▸ TASK TO CARRY OUT
Somewhere below, one line contains "D. The PPO shall" and a later line contains "D. The FTC will". Output those two lines and everything between them exactly, and nothing else.

▸ EXERCISE MATERIALS

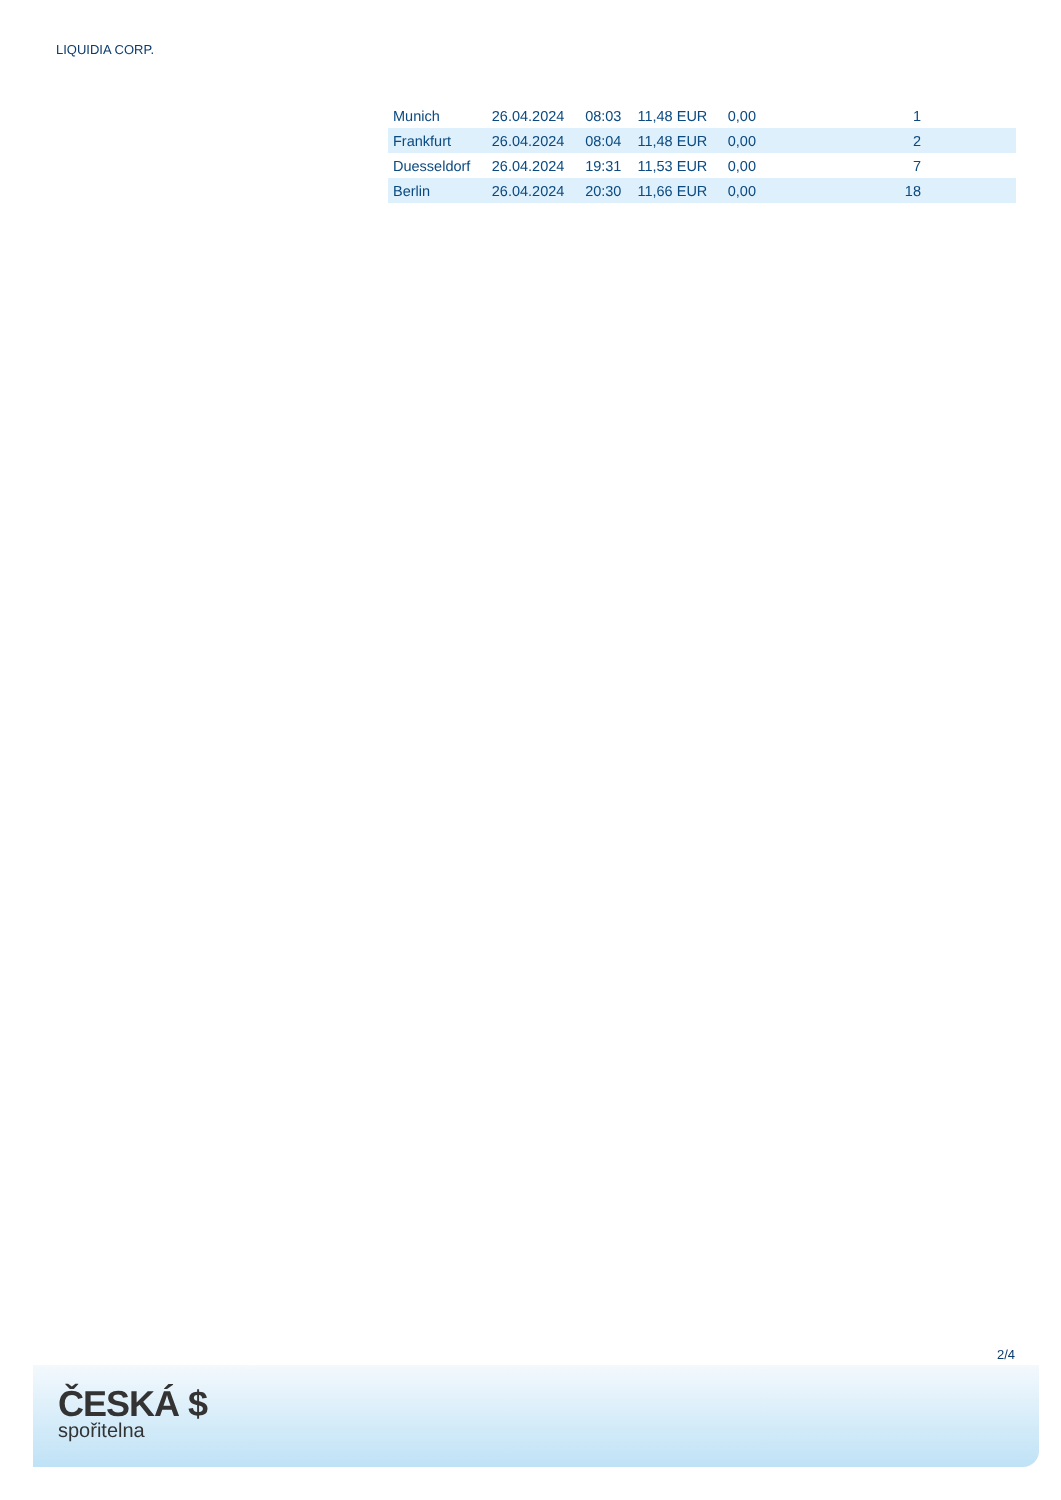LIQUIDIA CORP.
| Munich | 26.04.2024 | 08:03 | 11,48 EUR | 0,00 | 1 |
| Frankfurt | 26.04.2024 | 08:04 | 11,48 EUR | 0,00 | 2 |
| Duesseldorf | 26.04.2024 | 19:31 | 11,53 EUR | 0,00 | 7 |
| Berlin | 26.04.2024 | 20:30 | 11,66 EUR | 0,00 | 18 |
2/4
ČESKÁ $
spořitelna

* * *

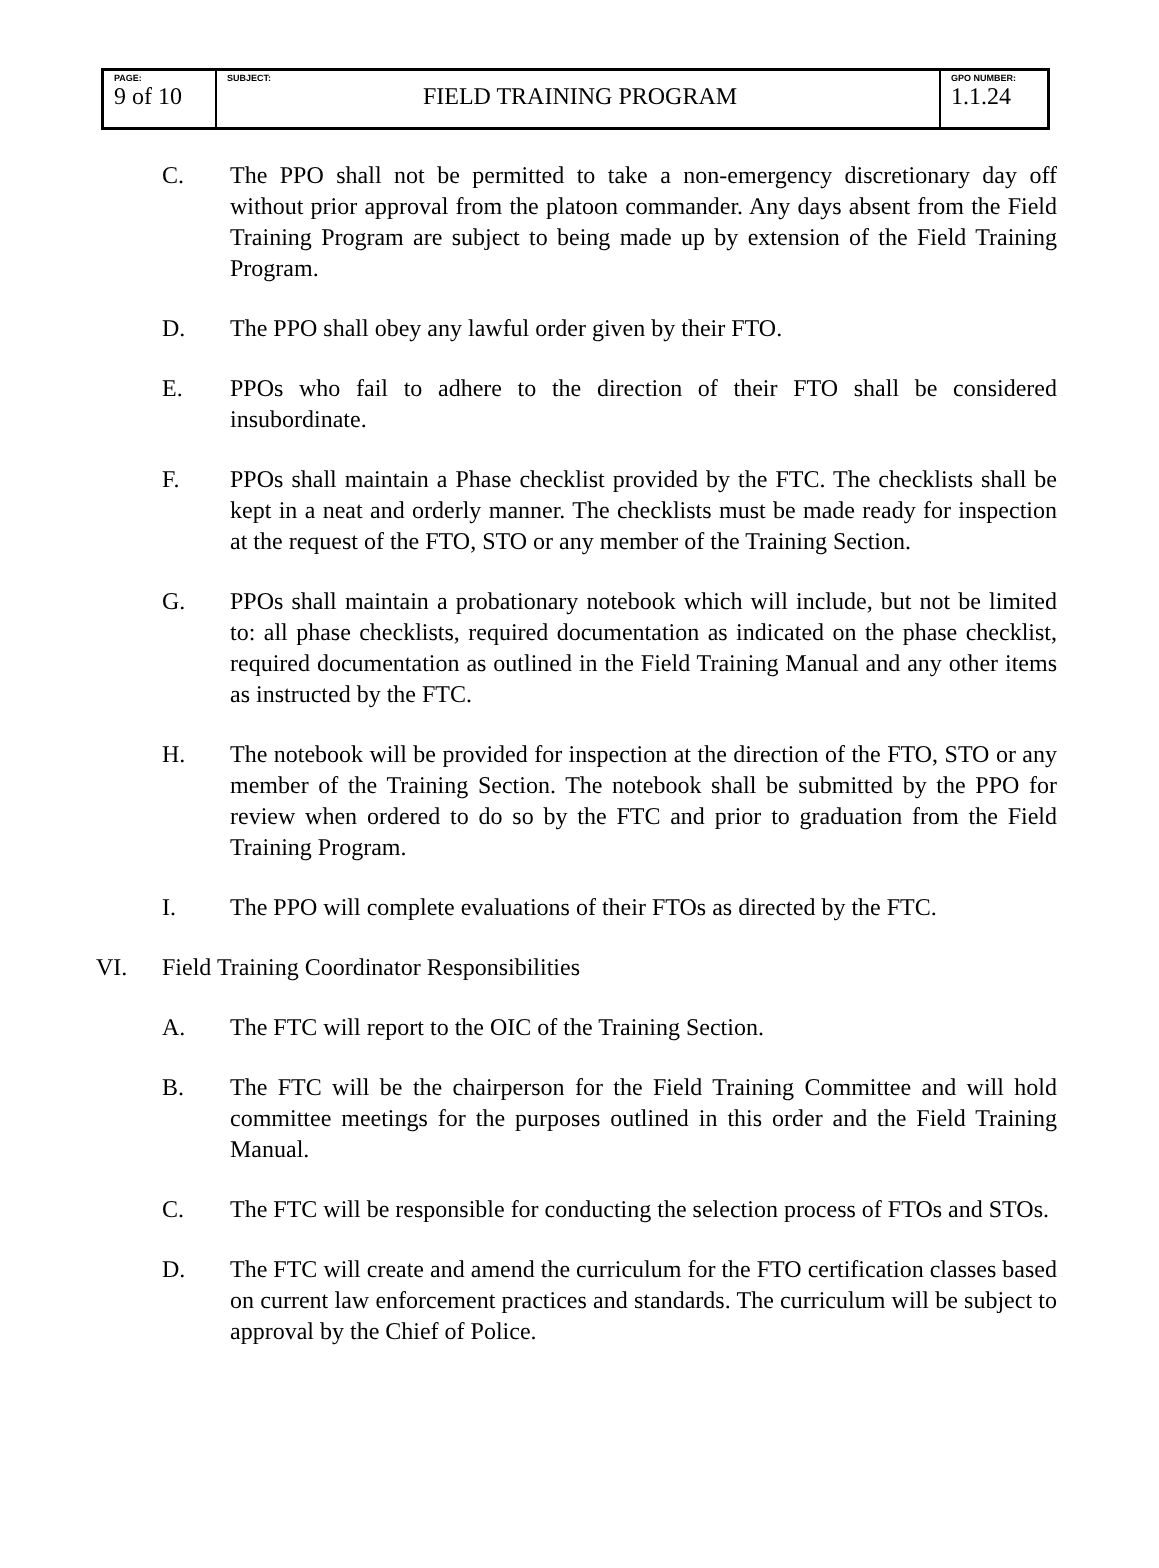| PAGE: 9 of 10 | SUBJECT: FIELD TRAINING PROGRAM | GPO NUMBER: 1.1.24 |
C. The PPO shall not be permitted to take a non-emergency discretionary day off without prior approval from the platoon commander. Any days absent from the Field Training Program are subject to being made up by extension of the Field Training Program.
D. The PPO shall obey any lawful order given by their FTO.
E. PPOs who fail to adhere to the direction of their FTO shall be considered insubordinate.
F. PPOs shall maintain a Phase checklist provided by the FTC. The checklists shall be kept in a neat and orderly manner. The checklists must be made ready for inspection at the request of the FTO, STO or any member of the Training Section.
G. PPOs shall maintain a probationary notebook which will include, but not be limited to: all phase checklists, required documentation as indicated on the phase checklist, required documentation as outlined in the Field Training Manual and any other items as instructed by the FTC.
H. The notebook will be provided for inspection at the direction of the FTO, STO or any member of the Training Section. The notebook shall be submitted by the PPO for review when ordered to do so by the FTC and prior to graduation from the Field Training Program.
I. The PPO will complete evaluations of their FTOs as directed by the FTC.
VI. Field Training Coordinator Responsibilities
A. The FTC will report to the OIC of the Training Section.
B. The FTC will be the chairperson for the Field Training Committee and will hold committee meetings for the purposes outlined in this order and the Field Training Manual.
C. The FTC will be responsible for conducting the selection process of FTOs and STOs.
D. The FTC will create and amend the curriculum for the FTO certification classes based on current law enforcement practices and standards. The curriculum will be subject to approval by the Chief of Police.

▸ TASK SOLUTION
D. The PPO shall obey any lawful order given by their FTO.
E. PPOs who fail to adhere to the direction of their FTO shall be considered insubordinate.
F. PPOs shall maintain a Phase checklist provided by the FTC. The checklists shall be kept in a neat and orderly manner. The checklists must be made ready for inspection at the request of the FTO, STO or any member of the Training Section.
G. PPOs shall maintain a probationary notebook which will include, but not be limited to: all phase checklists, required documentation as indicated on the phase checklist, required documentation as outlined in the Field Training Manual and any other items as instructed by the FTC.
H. The notebook will be provided for inspection at the direction of the FTO, STO or any member of the Training Section. The notebook shall be submitted by the PPO for review when ordered to do so by the FTC and prior to graduation from the Field Training Program.
I. The PPO will complete evaluations of their FTOs as directed by the FTC.
VI. Field Training Coordinator Responsibilities
A. The FTC will report to the OIC of the Training Section.
B. The FTC will be the chairperson for the Field Training Committee and will hold committee meetings for the purposes outlined in this order and the Field Training Manual.
C. The FTC will be responsible for conducting the selection process of FTOs and STOs.
D. The FTC will create and amend the curriculum for the FTO certification classes based on current law enforcement practices and standards. The curriculum will be subject to approval by the Chief of Police.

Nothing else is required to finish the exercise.